11. A material handling vehicle for lifting a selected one of first and second types of load supporting structures, comprising:

a first reflective target mounted at a preselected elevational location on said first type of load supporting structure, said first type of load supporting structure having a surface portion spaced a preselected distance "A" from said first reflective target;

a second reflective target mounted at a preselected elevational location on said second type of load supporting structure, said second type of load supporting structure having a surface portion spaced a preselected distance "B" from said second target; said preselected distance "A" having a greater magnitude than distance "B";

a vehicle frame;

a load engaging assembly mounted on said vehicle frame and being moveable between elevationally spaced apart locations, said load engaging assembly having a load engaging portion, said load engaging portion being adapted to engage the surface portion of a selected one of said first and second load supporting structures;

power means for moving said load engaging assembly between said elevationally spaced apart locations;

a signal assembly having first and second spaced apart portions and being connected to said load engaging assembly, said first portion being adapted to deliver a first light beam and to receive a reflection of said first light beam in response to elevational alignment of said first signal assembly portion and said first target, and said second signal assembly portion being adapted to deliver a second light beam and to receive a reflection of said second light beam in response to elevational alignment of said second signal assembly portion and said second target, said first portion being elevationally spaced from said load engaging portion a distance substantially equal in magnitude to distance "A" and said second portion being elevationally spaced from said load engaging portion a distance substantially equal in magnitude to distance "B";

a single optical sensing device connected to said load engaging assembly, said optical sensing device being adapted to receive the reflections of said first and second light beams and deliver a control signal in response thereto;

means for receiving said control signal and stopping elevational movement of said load engaging assembly at the elevationally aligned position of one of the first and second portions and a respective one of said first and second targets;

means for directing said first and second received light beam reflections to said single optical sensing device; and

means for selectively actuating said directing means to deliver only a selected one of the reflections of said first and second light beams to said single optical sensing device.

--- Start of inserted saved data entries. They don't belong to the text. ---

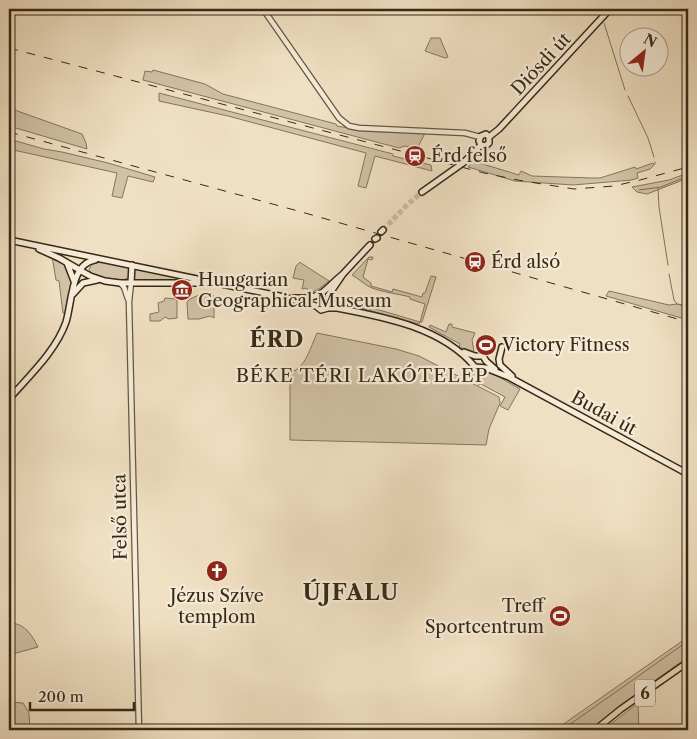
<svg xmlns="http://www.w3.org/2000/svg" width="697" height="739" viewBox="0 0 697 739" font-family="'Libre Caslon Text',serif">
	<rect width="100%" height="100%" fill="#f0e0c3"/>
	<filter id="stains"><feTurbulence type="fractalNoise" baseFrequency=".004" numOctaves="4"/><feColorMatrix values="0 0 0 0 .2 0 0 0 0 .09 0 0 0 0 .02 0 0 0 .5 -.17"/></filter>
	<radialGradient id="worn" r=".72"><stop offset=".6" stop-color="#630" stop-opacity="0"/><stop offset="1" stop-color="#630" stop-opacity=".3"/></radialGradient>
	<path fill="#d1c1a6" stroke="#84755e" d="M 431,38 L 440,38 L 448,57 L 445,58 L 425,51 Z
		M 153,70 L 205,84 L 223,94 L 336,124 L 337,126 L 365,131 L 425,133 L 417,149 L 405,146 L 399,148 L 143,80 L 145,71 L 152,72 Z
		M 159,93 L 393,154 L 393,156 L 431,165 L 432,171 L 375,156 L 366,188 L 358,186 L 366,153 L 228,116 L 159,101 Z
		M 9,108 L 82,134 L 86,143 L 87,149 L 9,126 Z
		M 9,139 L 44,149 L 62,152 L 108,163 L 155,177 L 153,182 L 128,176 L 122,198 L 112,196 L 117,173 L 9,149 Z
		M 473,161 L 519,175 L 521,171 L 532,176 L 592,178 L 600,178 L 635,167 L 636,169 L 653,163 L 654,165 L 650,169 L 637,173 L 638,178 L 632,180 L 573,185 L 515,181 L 468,167 Z
		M 688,173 L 688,178 L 647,194 L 637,192 L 632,187 L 669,180 Z
		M 52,256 L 66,264 L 73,279 L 66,315 L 63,313 L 59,281 L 56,280 Z
		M 369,257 L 373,257 L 372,260 L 368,259 L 363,277 L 371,283 L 371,286 L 392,292 L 393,289 L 422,297 L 423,293 L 425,293 L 431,276 L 436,277 L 422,322 L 420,322 L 419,324 L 339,302 L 342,296 L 349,301 L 420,322 L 425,304 L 410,299 L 410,297 C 399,294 382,292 372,288 C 365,285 359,279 352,275 Z
		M 300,262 L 301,263 L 329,281 L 320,288 L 311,293 L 306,288 L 302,289 L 304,280 L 293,278 L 296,266 Z
		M 93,263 C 104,262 121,262 130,270 L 130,276 C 119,286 104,278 92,275 L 89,269 Z
		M 134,267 L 198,281 L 133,281 Z
		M 609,291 L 669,305 L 677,304 L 688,307 L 688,320 L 606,296 Z
		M 201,294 L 214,296 L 214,301 L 209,302 L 209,306 L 214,306 L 214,318 L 210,316 L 199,319 L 188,319 L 187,302 L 190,299 Z
		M 165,298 L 177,299 L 177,318 L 169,319 L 165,317 L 160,321 L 150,321 L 150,314 L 159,312 L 158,303 L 164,301 Z
		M 449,324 L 452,324 L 452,327 L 475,333 L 472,340 L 474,351 L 472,352 L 459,347 L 460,344 L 429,327 L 430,325 L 446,332 Z
		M 317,333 L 396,349 L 419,356 L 499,397 L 500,403 L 489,429 L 486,445 L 290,440 L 290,372 C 305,370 311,346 317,333 Z
		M 487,370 L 520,389 L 508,410 L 500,406 L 505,397 L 481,384 L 479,385 L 466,377 L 471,371 Z
		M 11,623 C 26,624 32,636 38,647 L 9,655 L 9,624 Z
		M 688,637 L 688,657 L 657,679 L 589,730 L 555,730 Z
		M 9,685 L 10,702 L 23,703 L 29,713 L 30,730 L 9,730 Z
		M 638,703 L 639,730 L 603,730 Z"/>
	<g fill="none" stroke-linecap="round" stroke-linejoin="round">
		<path stroke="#80725a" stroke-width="1" d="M 598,9 L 600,13
			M 604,23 L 625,90
			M 628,96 L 648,138 L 654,157
			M 655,162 L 655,164
			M 658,188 L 659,207 L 668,265
			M 639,190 L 661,187 L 688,176
			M 669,274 L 674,300 L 677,304 L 688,306
			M 562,730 L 688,641"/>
		<path stroke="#cbbba0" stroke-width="5" stroke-dasharray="5 2.5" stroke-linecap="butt" d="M 383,230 L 406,206 L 422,192"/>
		<g stroke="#655741" stroke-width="7">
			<path id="tertiary" d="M 263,9 L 339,118 L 349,126 L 359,128 L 465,133 L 480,137
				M 120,283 L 124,287 L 128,299
				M 131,283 L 129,302 L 139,730"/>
		</g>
		<g stroke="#372916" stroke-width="8">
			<path id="secondary" d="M 489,137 L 499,129 L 610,9
				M 481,145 L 479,141 L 481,136 L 486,134 L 489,137
				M 481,145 L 485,146 L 489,143 L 489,137
				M 422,192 L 463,163 L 481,145
				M 381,232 L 383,230
				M 375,239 L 377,238
				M 9,240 L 284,297 L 316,306 L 321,310 L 328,308 L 337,308 C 385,317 443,328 475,367 L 486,368 L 506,376
				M 39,249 L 59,258 L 90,276 L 105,281 L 120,283 L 205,283
				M 67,263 L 74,281
				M 131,283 L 132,265
				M 73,294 L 83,283 L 97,280
				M 328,296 L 343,274 L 370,245
				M 294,298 C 324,299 322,291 343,274
				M 330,300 L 345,307
				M 502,347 L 499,359 L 500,365 L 512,376
				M 464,352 L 475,356 L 483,356 L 486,361 L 495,369
				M 505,375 L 688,474
				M 9,399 C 29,376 56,351 66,322 C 72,303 71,263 95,260"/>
		</g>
		<g stroke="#372916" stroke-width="8">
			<path id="primary" d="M 595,730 L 621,709 L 688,662"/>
		</g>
		<use href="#tertiary" stroke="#f5ebd8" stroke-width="4.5"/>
		<use href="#secondary" stroke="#f5ebd8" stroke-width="5"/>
		<use href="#primary" stroke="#f0e0c3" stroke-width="5"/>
		<path stroke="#372916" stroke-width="1" stroke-dasharray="9 9" stroke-linecap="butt" d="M 9,48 L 484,173 L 523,181 L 574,189 L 614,186 L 640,180 L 688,167
			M 9,132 L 298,211 L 688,322"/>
	</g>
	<defs>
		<g id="station-disc" transform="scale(1.125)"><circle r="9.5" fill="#8f2418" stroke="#f5ebd8"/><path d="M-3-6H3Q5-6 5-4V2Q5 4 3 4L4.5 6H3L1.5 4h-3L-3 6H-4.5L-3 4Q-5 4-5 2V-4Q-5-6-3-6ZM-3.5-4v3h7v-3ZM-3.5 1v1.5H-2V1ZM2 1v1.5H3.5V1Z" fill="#fff"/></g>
		<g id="museum-disc" transform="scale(1.125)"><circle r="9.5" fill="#8f2418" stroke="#f5ebd8"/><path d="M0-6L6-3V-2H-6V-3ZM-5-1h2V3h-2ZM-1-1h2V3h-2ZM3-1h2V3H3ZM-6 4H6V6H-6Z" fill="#fff"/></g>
		<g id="stadium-disc" transform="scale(1.125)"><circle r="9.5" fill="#8f2418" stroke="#f5ebd8"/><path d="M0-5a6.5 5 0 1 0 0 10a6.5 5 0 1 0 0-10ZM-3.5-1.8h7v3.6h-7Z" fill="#fff"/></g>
		<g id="church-disc" transform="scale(1.125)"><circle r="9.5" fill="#8f2418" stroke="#f5ebd8"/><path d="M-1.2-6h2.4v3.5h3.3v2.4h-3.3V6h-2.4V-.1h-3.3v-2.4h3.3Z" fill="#fff"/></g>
	</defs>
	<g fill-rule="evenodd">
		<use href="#station-disc" x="415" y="156"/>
		<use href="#station-disc" x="475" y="262"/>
		<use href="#museum-disc" x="182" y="290"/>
		<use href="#stadium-disc" x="486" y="345"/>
		<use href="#church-disc" x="217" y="571"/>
		<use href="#stadium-disc" x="560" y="616"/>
	</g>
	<g text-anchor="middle" stroke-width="4.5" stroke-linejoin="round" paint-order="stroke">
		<rect fill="#f5ebd8" stroke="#706350" stroke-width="1" x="635" y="679.5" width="20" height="27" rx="4"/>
		<g font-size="16" font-weight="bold" fill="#372916">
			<text x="645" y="699">6</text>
		</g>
		<g font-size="18" fill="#372916" stroke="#f5ebd8">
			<text transform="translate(541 64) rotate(-47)" y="6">Diósdi út</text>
			<text transform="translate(604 413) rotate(29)" y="6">Budai út</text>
			<text transform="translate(120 517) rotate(-91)" y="6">Felső utca</text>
		</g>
		<g font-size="18" fill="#372916" stroke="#f5ebd8" text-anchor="start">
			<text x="431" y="162">Érd felső</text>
			<text x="491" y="268">Érd alsó</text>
			<text x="198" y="286">Hungarian<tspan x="198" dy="21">Geographical Museum</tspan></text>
			<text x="502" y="351">Victory Fitness</text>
			<text x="217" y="602" text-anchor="middle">Jézus Szíve<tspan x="217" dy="21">templom</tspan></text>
			<text x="544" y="612" text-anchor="end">Treff<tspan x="544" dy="21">Sportcentrum</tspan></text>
		</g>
		<g font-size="19" letter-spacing="1" fill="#372916" stroke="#f5ebd8">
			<text x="362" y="382">BÉKE TÉRI LAKÓTELEP</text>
		</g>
		<g font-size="22" font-weight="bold" letter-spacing="1" fill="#372916" stroke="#f5ebd8">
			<text x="277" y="347">ÉRD</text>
			<text x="351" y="600">ÚJFALU</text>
		</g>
	</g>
	<rect width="697" height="739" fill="none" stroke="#f0e0c3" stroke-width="30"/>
	<rect x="10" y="10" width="677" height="719" fill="none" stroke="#372916" stroke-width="2.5"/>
	<rect x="15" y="15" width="667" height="709" fill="none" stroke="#372916"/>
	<g transform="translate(644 52) rotate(29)"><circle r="24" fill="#f5ebd8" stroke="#a99d8a"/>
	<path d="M0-4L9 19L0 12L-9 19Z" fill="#8f2418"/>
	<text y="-8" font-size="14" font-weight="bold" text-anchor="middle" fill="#372916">N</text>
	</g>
	<path d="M30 702v8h104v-8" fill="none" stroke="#372916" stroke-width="2.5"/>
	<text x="38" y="702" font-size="15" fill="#372916" stroke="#f5ebd8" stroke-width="4" paint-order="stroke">200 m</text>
	<rect width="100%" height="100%" filter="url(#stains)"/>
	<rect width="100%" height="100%" fill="url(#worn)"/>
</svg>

12. The material handling vehicle, as set forth in claim 11, wherein said directing means includes:

a first mirror mounted on said load engaging assembly at a location between said first portion and said optical sensing device; and

a second mirror mounted on said load engaging assembly at a location between said first portion and said optical sensing device.

13. The material handling vehicle, as set forth in claim 12, wherein said first portion includes a first lens and a first source of light, and said second portion includes a second lens and second source of light, said lenses and lights each being mounted on said load engaging assembly at elevationally spaced apart locations.